• [Records for this exercise]:
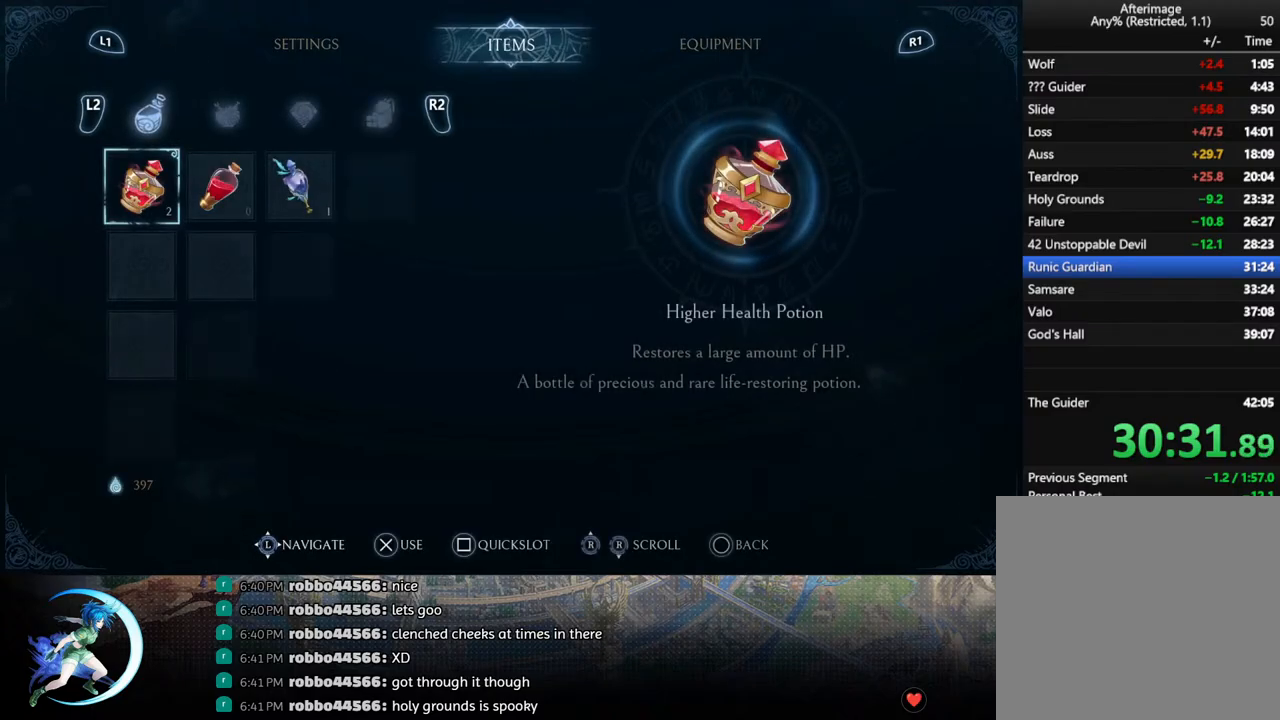
{"buttons": [], "left_stick": "center", "right_stick": "center", "events": [[300, "CROSS", "down"], [467, "CROSS", "up"]]}
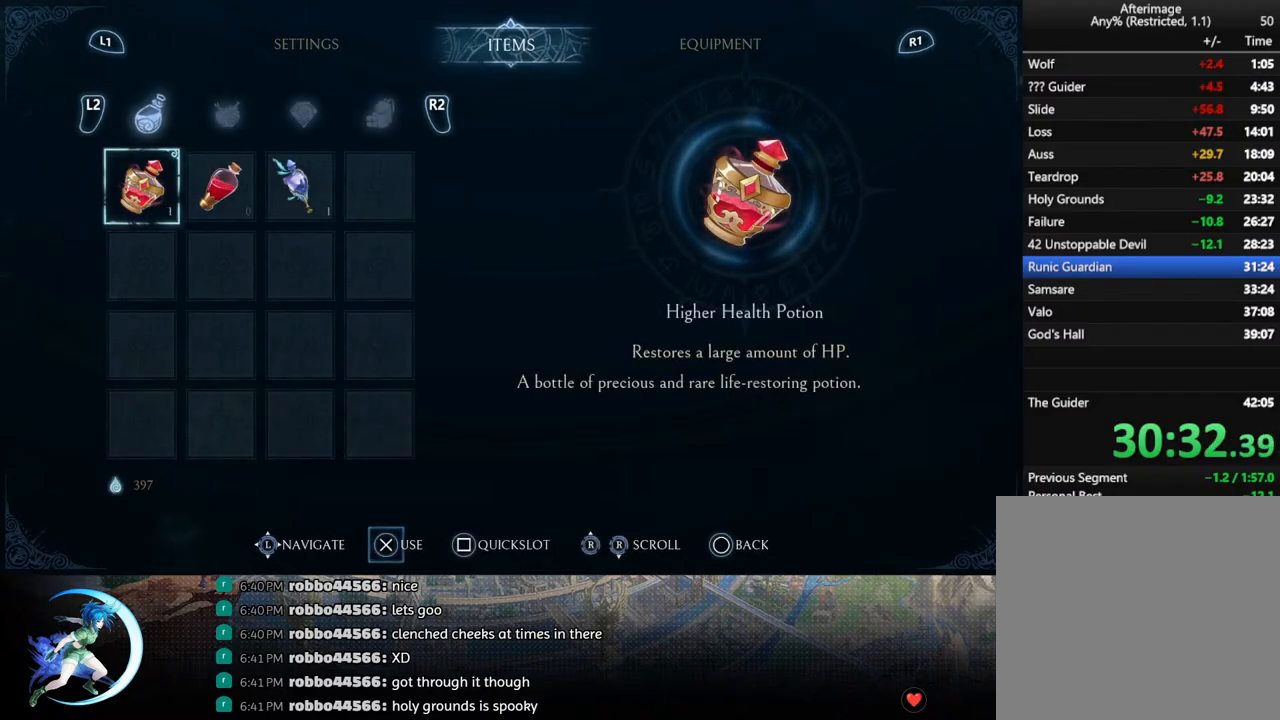
{"buttons": [], "left_stick": "center", "right_stick": "center", "events": [[333, "CIRCLE", "down"], [417, "CIRCLE", "up"]]}
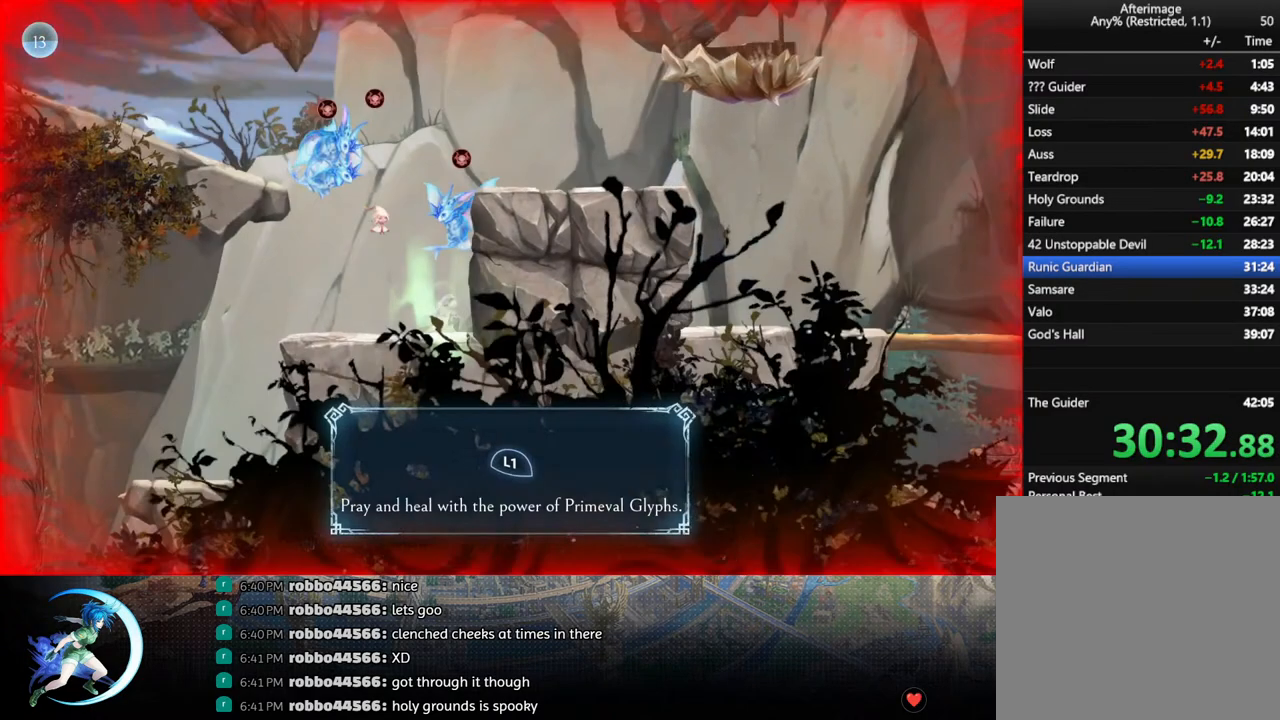
{"buttons": [], "left_stick": "center", "right_stick": "center", "events": [[50, "DPAD_LEFT", "down"], [200, "R1", "down"], [383, "R1", "up"], [500, "DPAD_LEFT", "up"]]}
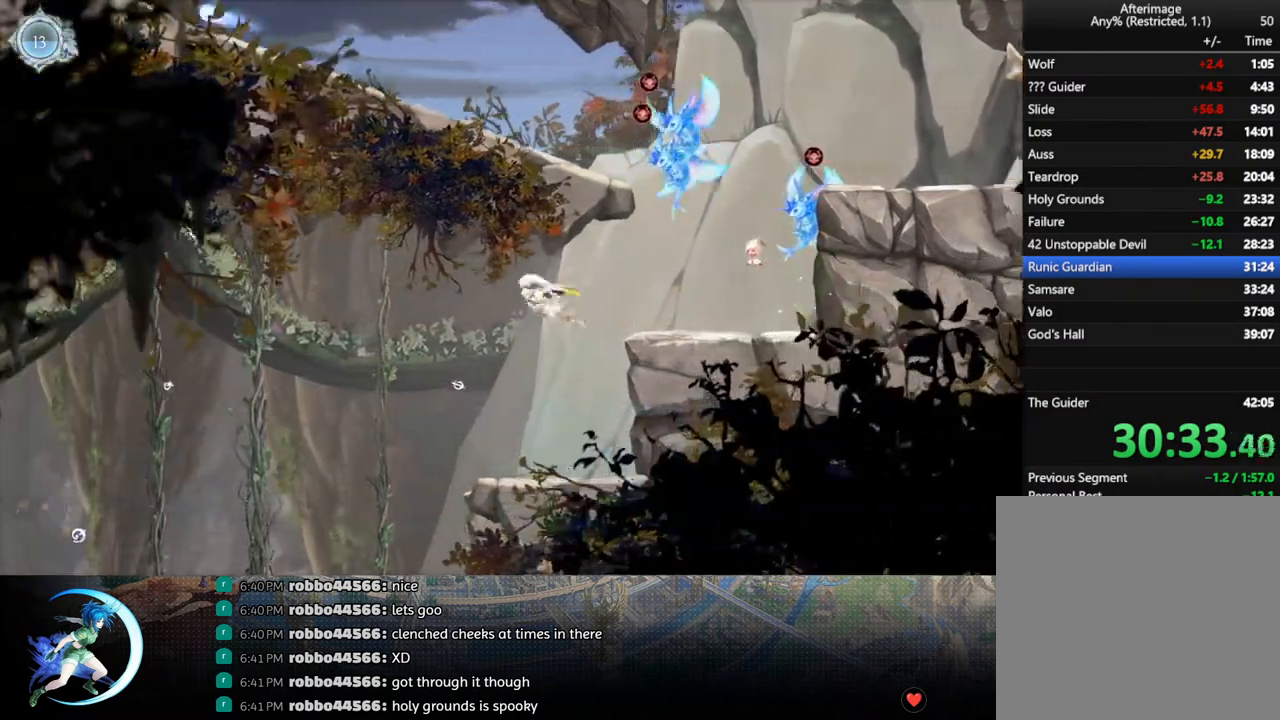
{"buttons": ["DPAD_DOWN"], "left_stick": "center", "right_stick": "center", "events": [[150, "DPAD_RIGHT", "down"], [233, "DPAD_RIGHT", "up"], [267, "TRIANGLE", "down"], [350, "TRIANGLE", "up"], [367, "DPAD_DOWN", "down"]]}
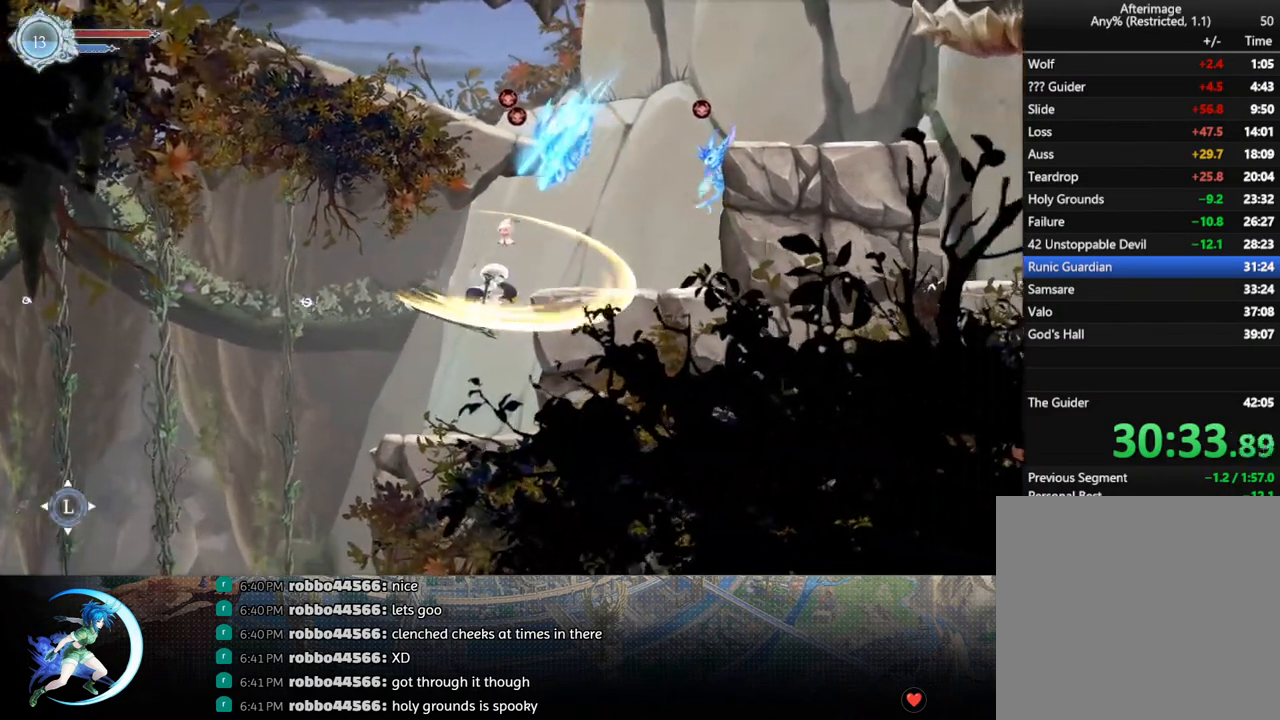
{"buttons": ["CROSS", "DPAD_LEFT"], "left_stick": "center", "right_stick": "center", "events": [[50, "DPAD_DOWN", "up"], [383, "DPAD_LEFT", "down"], [450, "CROSS", "down"]]}
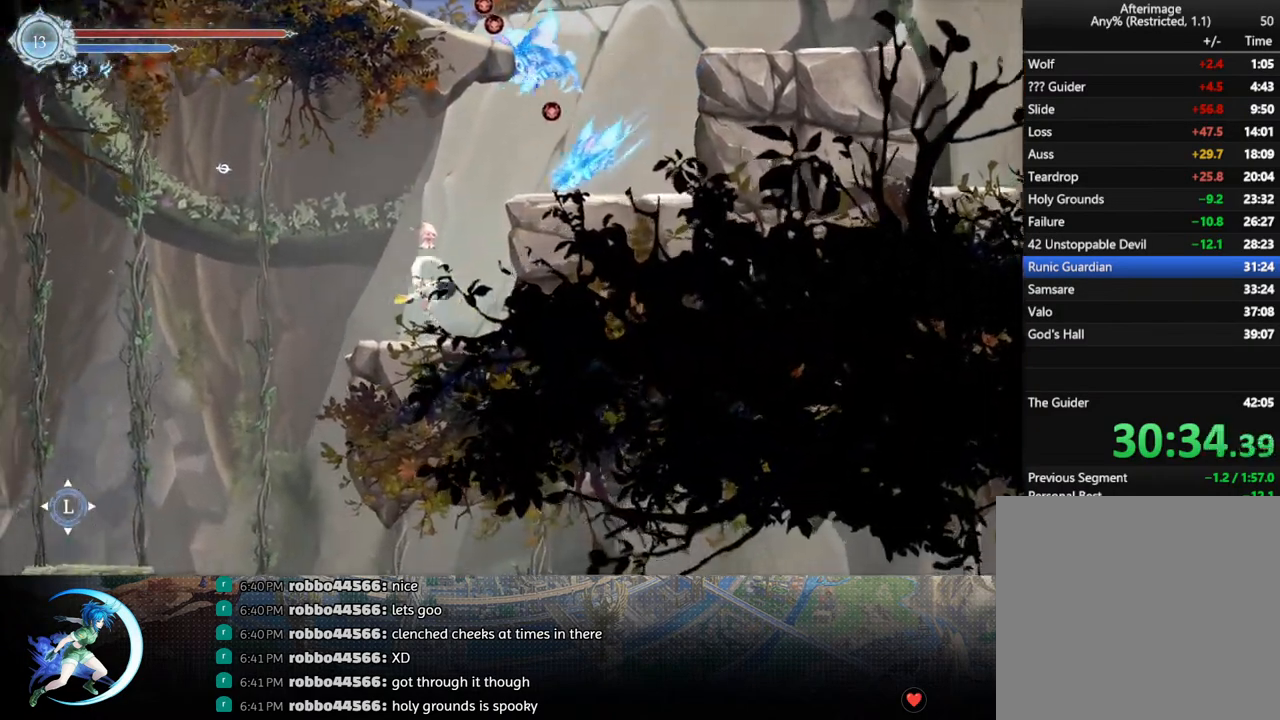
{"buttons": [], "left_stick": "center", "right_stick": "center", "events": [[67, "DPAD_LEFT", "up"], [117, "CROSS", "up"], [217, "DPAD_RIGHT", "down"], [250, "TRIANGLE", "down"], [283, "DPAD_RIGHT", "up"], [350, "TRIANGLE", "up"]]}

• [Work instructions]: When you retype the material above, keep every word exact and drop the images.

• [Solution]:
{"buttons": [], "left_stick": "center", "right_stick": "center", "events": [[300, "CROSS", "down"], [467, "CROSS", "up"]]}
{"buttons": [], "left_stick": "center", "right_stick": "center", "events": [[333, "CIRCLE", "down"], [417, "CIRCLE", "up"]]}
{"buttons": [], "left_stick": "center", "right_stick": "center", "events": [[50, "DPAD_LEFT", "down"], [200, "R1", "down"], [383, "R1", "up"], [500, "DPAD_LEFT", "up"]]}
{"buttons": ["DPAD_DOWN"], "left_stick": "center", "right_stick": "center", "events": [[150, "DPAD_RIGHT", "down"], [233, "DPAD_RIGHT", "up"], [267, "TRIANGLE", "down"], [350, "TRIANGLE", "up"], [367, "DPAD_DOWN", "down"]]}
{"buttons": ["CROSS", "DPAD_LEFT"], "left_stick": "center", "right_stick": "center", "events": [[50, "DPAD_DOWN", "up"], [383, "DPAD_LEFT", "down"], [450, "CROSS", "down"]]}
{"buttons": [], "left_stick": "center", "right_stick": "center", "events": [[67, "DPAD_LEFT", "up"], [117, "CROSS", "up"], [217, "DPAD_RIGHT", "down"], [250, "TRIANGLE", "down"], [283, "DPAD_RIGHT", "up"], [350, "TRIANGLE", "up"]]}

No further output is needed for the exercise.